Claude Poullart des Places:
Birth of the Spiritans
From Spiritan Missionary News,
Vol. 25 # 2.
They said he
should have gone to the Sorbonne, where his exceptional academic
abilities would have enabled him to get an honours degree in
theology. Coupled with his public speaking gifts, this would assure
Claude Poullart des Places from Brittany of a brilliant career in the
Church. Instead he went to the seminary of Saint Louis Le Grand,
where the poorer seminarians studied and where they gave no degrees.
Claude came from a well-off family. He could have inherited their
wealth and become a nobleman. He finished high school at the age of
fifteen, and then graduated first in his class from a two-year course
in philosophy. He had a rare talent for acting and loved ballet. He
travelled, rode horses, became an accomplished marksman, hunted and
danced. The world awaited this talented eighteen-year-old. At his
father's urging he studied law and after three years was called to
the bar. But he never practised. Much to his parents' disappointment,
he opted to become a priest.
The street kids from Savoy - the chimney sweeps of Paris - were
lonely and homesick in this faceless city. While a seminarian, Claude
became their friend, taught them to read and write, gave them some
basic religious education and looked after them as best he could.
It struck him that many of the seminarians were not much better off.
In order to pay for their accommodation they had to get minimum wage,
part time jobs.
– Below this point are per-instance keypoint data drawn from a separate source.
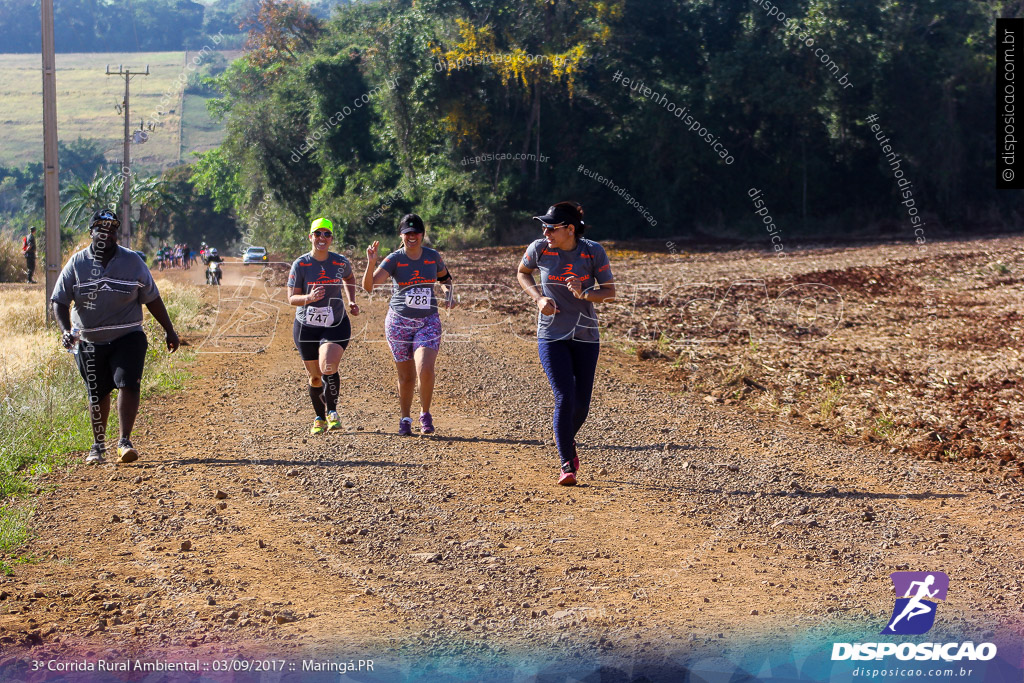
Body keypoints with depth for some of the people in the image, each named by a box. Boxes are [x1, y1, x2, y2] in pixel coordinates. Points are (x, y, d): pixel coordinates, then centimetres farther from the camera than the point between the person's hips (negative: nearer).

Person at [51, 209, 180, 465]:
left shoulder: (132, 261, -1)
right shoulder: (77, 263, -2)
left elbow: (152, 299, 6)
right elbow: (59, 300, -2)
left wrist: (169, 331, 6)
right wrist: (65, 331, -19)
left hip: (128, 337, -1)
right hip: (89, 341, 1)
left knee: (128, 384, -19)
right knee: (97, 393, 9)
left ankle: (124, 442, -18)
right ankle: (99, 445, 26)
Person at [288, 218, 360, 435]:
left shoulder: (341, 262, -4)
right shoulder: (300, 264, -9)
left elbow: (349, 279, 20)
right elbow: (292, 298, -9)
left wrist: (351, 301, 7)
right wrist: (309, 298, -28)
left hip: (336, 326, 0)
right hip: (306, 327, 0)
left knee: (328, 368, -22)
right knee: (314, 377, 8)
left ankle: (332, 411, 1)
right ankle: (320, 418, 30)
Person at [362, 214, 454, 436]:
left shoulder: (433, 257, 0)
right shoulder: (394, 259, -8)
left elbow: (445, 278, 22)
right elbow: (368, 286, -20)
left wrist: (448, 295, 2)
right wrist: (371, 263, -36)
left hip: (428, 322, 1)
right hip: (399, 322, 0)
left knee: (425, 369, -19)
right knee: (406, 376, 5)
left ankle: (425, 415, 4)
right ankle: (405, 419, 26)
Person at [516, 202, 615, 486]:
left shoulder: (593, 251, -9)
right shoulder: (539, 249, -8)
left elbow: (610, 290, -3)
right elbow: (522, 273, 12)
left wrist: (584, 294, -23)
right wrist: (538, 298, -5)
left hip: (586, 336, 1)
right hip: (551, 336, -1)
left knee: (582, 403, 4)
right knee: (565, 398, -13)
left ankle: (567, 440, 36)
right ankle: (566, 463, -4)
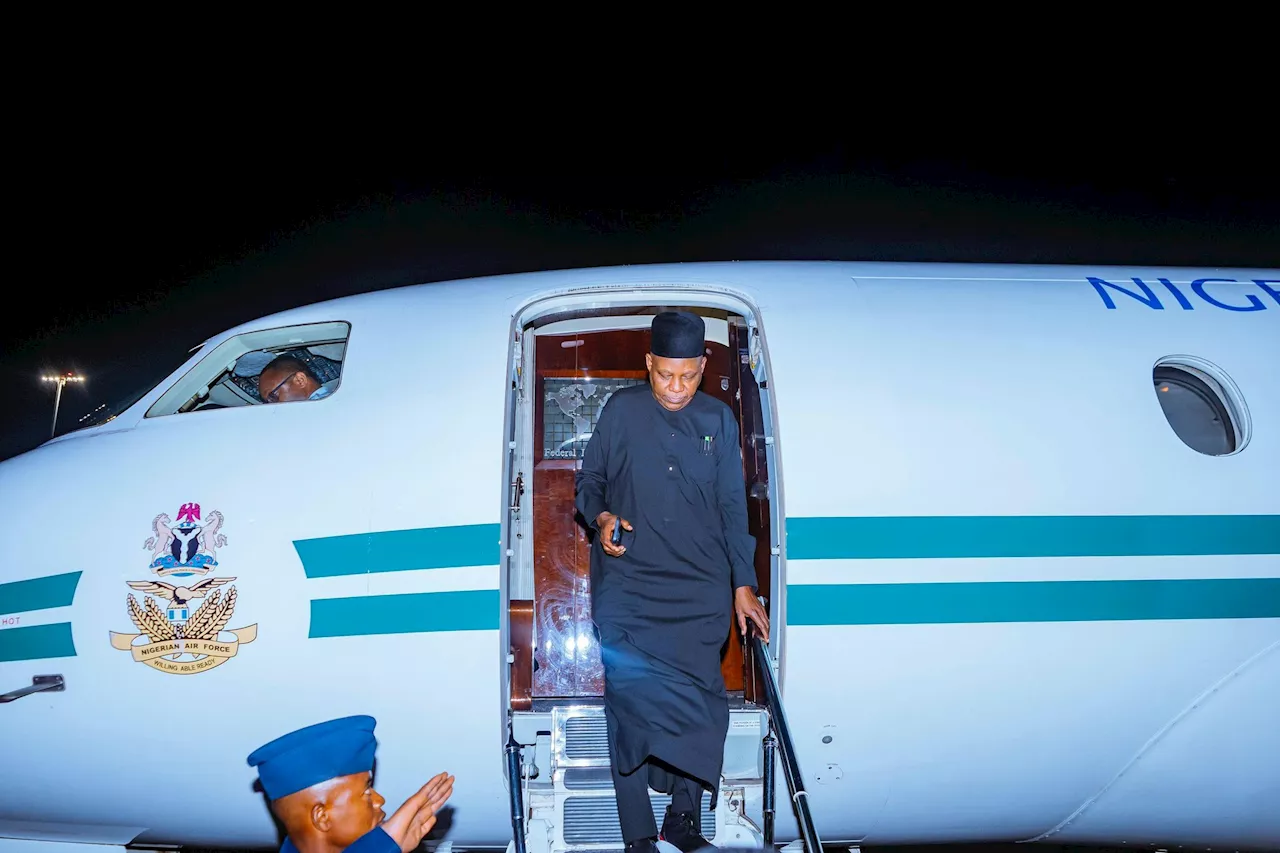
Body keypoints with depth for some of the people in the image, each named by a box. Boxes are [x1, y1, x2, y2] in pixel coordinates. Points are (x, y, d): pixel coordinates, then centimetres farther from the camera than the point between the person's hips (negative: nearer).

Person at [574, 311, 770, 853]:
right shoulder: (622, 411, 5)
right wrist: (601, 517, -10)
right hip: (628, 583, -1)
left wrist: (744, 585, 8)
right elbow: (589, 479, 12)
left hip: (700, 590, 2)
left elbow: (733, 506, 12)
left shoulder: (718, 420, 10)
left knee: (700, 705, -1)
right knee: (631, 700, -7)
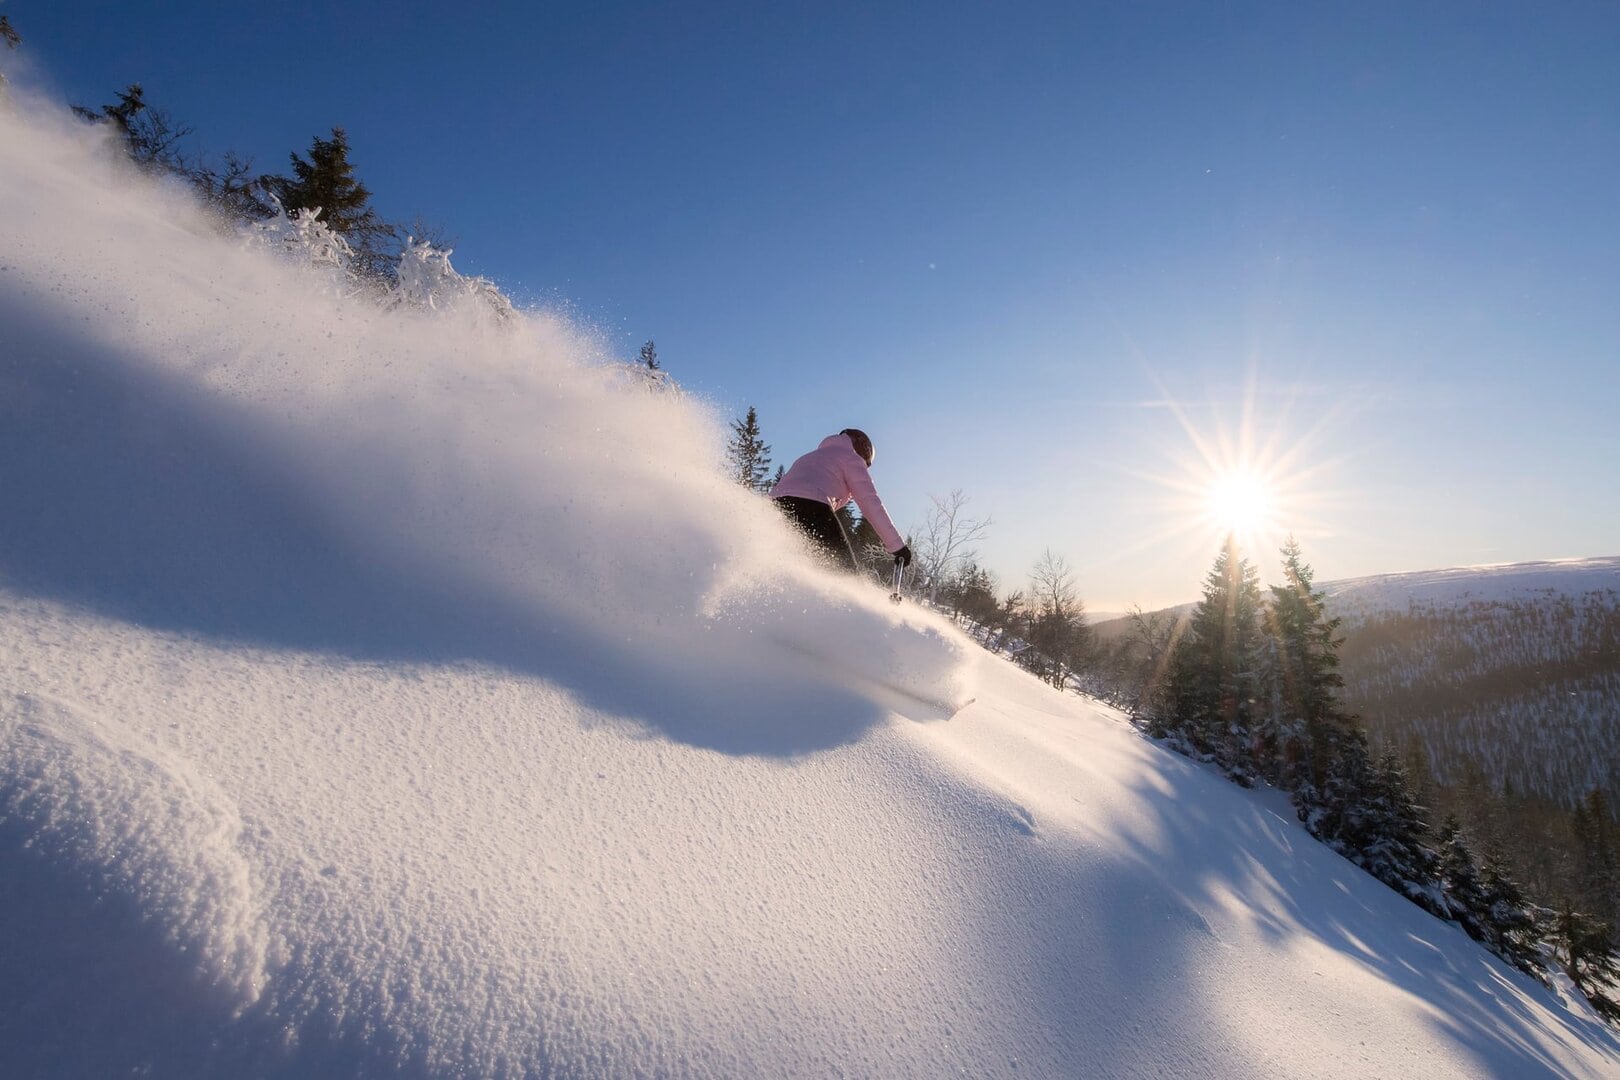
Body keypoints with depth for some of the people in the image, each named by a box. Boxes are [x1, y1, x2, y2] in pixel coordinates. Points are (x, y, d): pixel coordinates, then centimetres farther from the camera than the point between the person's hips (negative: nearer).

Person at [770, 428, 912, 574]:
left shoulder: (810, 457, 40)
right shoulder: (851, 457, 20)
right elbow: (870, 502, 9)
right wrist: (897, 545, 10)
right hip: (811, 505, -7)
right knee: (846, 572, -1)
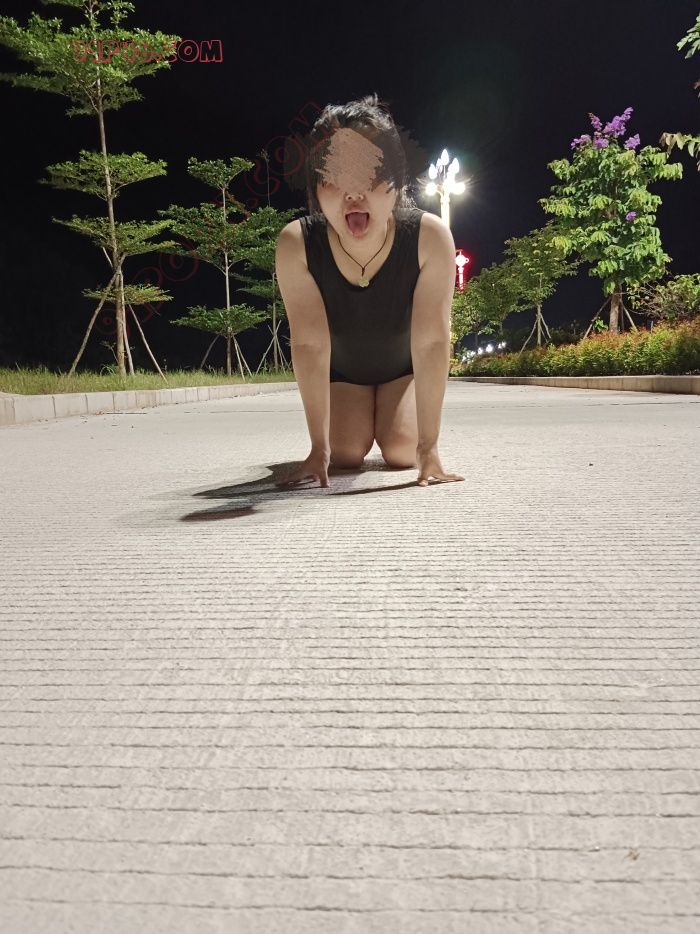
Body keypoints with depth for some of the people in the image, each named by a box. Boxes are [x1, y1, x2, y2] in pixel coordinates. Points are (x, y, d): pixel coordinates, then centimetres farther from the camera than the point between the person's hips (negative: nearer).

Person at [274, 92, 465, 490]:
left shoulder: (431, 237, -36)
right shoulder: (296, 243, -34)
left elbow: (432, 342, -35)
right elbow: (309, 345, -31)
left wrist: (428, 447, -35)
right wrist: (319, 447, -29)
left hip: (403, 366, 0)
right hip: (341, 368, 1)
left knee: (401, 451, -12)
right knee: (346, 453, -11)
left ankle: (388, 418, 26)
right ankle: (359, 420, 27)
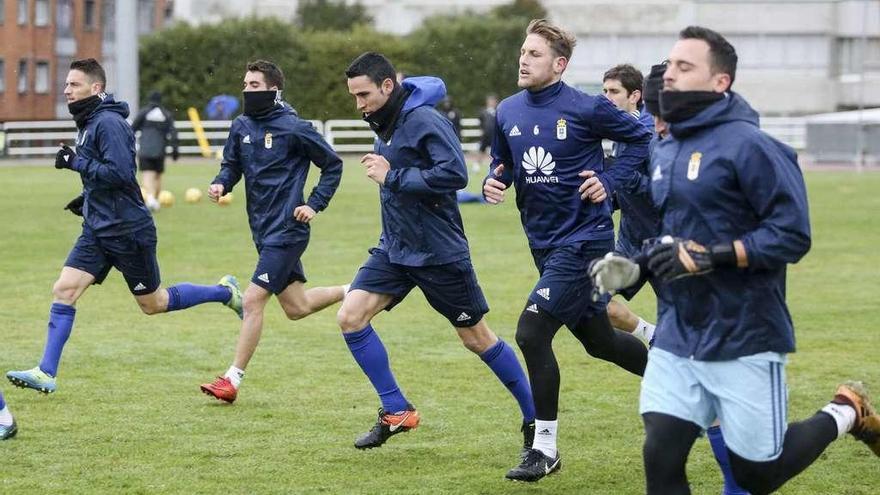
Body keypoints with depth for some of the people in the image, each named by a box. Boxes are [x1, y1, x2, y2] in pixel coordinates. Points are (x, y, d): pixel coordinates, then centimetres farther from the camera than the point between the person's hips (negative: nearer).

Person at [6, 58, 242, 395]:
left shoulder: (109, 123, -18)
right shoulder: (88, 122, 12)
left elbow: (120, 173, -27)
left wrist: (77, 162, -21)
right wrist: (88, 197, 13)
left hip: (128, 231, -9)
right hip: (98, 231, 9)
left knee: (153, 304, 6)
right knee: (63, 291, -4)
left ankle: (225, 292, 25)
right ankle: (46, 374, -5)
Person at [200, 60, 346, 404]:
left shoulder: (294, 128, -12)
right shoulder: (241, 126, 5)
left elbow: (333, 165, -3)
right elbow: (232, 164, 16)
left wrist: (315, 205, -10)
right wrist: (221, 183, -6)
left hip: (287, 230, -8)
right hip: (263, 230, 8)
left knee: (253, 300, -11)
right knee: (296, 308, 16)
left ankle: (233, 380, -6)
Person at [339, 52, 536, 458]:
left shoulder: (424, 121, -19)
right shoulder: (384, 124, 7)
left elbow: (455, 174, -30)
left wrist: (392, 177, -25)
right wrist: (382, 170, 6)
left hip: (439, 252, -8)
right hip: (394, 247, 8)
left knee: (477, 337, 3)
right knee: (350, 316, -8)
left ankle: (535, 416, 20)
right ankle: (396, 412, 2)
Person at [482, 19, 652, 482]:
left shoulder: (586, 109, -13)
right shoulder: (508, 112, 4)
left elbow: (641, 138, -1)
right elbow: (502, 163, 17)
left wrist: (610, 181, -11)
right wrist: (493, 182, -5)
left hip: (583, 239, -7)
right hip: (544, 243, 7)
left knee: (531, 332, -17)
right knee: (599, 341, 18)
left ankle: (544, 446, -5)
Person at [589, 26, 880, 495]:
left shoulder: (747, 145, -15)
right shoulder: (664, 151, 10)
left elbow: (791, 234, -19)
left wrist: (710, 257, -25)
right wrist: (634, 267, 4)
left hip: (744, 339, -6)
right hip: (677, 338, 7)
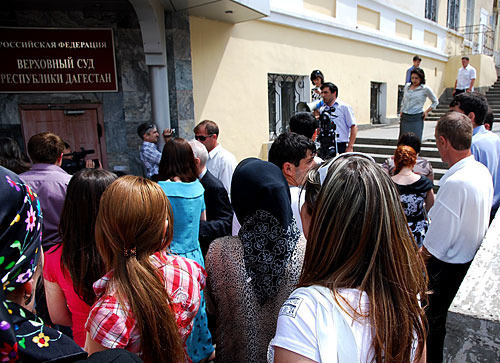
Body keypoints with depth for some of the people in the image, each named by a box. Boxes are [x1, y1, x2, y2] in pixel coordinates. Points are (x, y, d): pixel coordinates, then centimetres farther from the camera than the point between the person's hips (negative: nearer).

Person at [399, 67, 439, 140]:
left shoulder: (425, 89, -1)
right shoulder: (407, 86, 10)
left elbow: (435, 101, 9)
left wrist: (427, 111, 1)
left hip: (417, 118, -4)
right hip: (405, 117, 4)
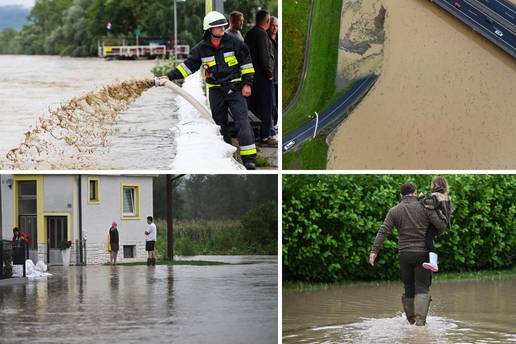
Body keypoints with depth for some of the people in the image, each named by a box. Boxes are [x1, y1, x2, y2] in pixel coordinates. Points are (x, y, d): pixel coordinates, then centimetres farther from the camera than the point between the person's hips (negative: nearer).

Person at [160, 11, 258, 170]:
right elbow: (188, 65, 7)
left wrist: (247, 83, -2)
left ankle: (249, 158, -12)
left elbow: (246, 62, 3)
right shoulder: (202, 48, 1)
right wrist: (170, 76, -2)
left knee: (242, 122, -12)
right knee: (219, 124, 7)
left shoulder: (233, 42, -4)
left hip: (235, 88, -3)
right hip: (215, 90, 3)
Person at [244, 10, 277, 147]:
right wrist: (269, 73, -12)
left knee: (254, 105, 14)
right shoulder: (261, 34, -15)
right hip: (262, 75, -9)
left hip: (252, 74, 9)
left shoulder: (249, 33, 13)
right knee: (267, 106, -5)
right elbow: (264, 56, -20)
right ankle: (265, 136, -6)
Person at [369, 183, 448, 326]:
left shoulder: (394, 211, 3)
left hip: (405, 254, 2)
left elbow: (383, 231, -5)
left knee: (408, 288, 14)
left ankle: (411, 320, 21)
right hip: (423, 253, -2)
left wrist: (374, 250, -8)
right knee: (422, 288, -3)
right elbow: (440, 225, -6)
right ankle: (420, 319, -20)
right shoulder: (424, 207, -2)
Claude shared his father's allowance with four or
five of the poor students and prevailed on the Jesuits to give them
any leftover food. Eventually he was able to rent a house for about
twelve seminarians. On Pentecost Sunday 1703 he began the community
and seminary consecrated to the Holy Spirit and dedicated to the
Immaculate Conception of Mary. See
Paris 1703
The Seminary of the Holy Spirit
Only poor seminarians were accepted. Claude did not want those who
chose the priesthood as a career. There was one rule for everybody,
staff and seminarians, including Claude: he washed dishes, cleaned
shoes, ran messages and did the shopping just like everyone else. He
expected everyone to "eat with gratitude what was placed before
them and not go looking for something better." In addition to
being poor, the seminarians had to be willing to work in the most
difficult and impoverished parishes, and as hospital chaplains.
Bishops would later seek them for overseas work in the French
colonies. They were trained to be both competent and caring. "A
dedicated priest who lacks learning is blind," said Claude.
"A learned priest who lacks dedication is in danger of falling
into heresy." He gave these penniless future priests a training
that was better and longer than that of most of their contemporaries.
It soon became apparent that he could not do it all by himself. He
gathered a small community of formators who together would shoulder
the responsibility for these young men. This marked the real
beginning of the Spiritans.
Claude himself was ordained in 1707 and less than two years later he
was dead. The severe winter of 1709 proved too much for him. They
cared for him in his seminary as no bed was available in the local
hospital. They buried him in a pauper's plot in the nearby churchyard
of St Etienne - in a common ditch, to be covered over with earth and
used again as needed. An unmarked grave. No monument. But an enduring legacy.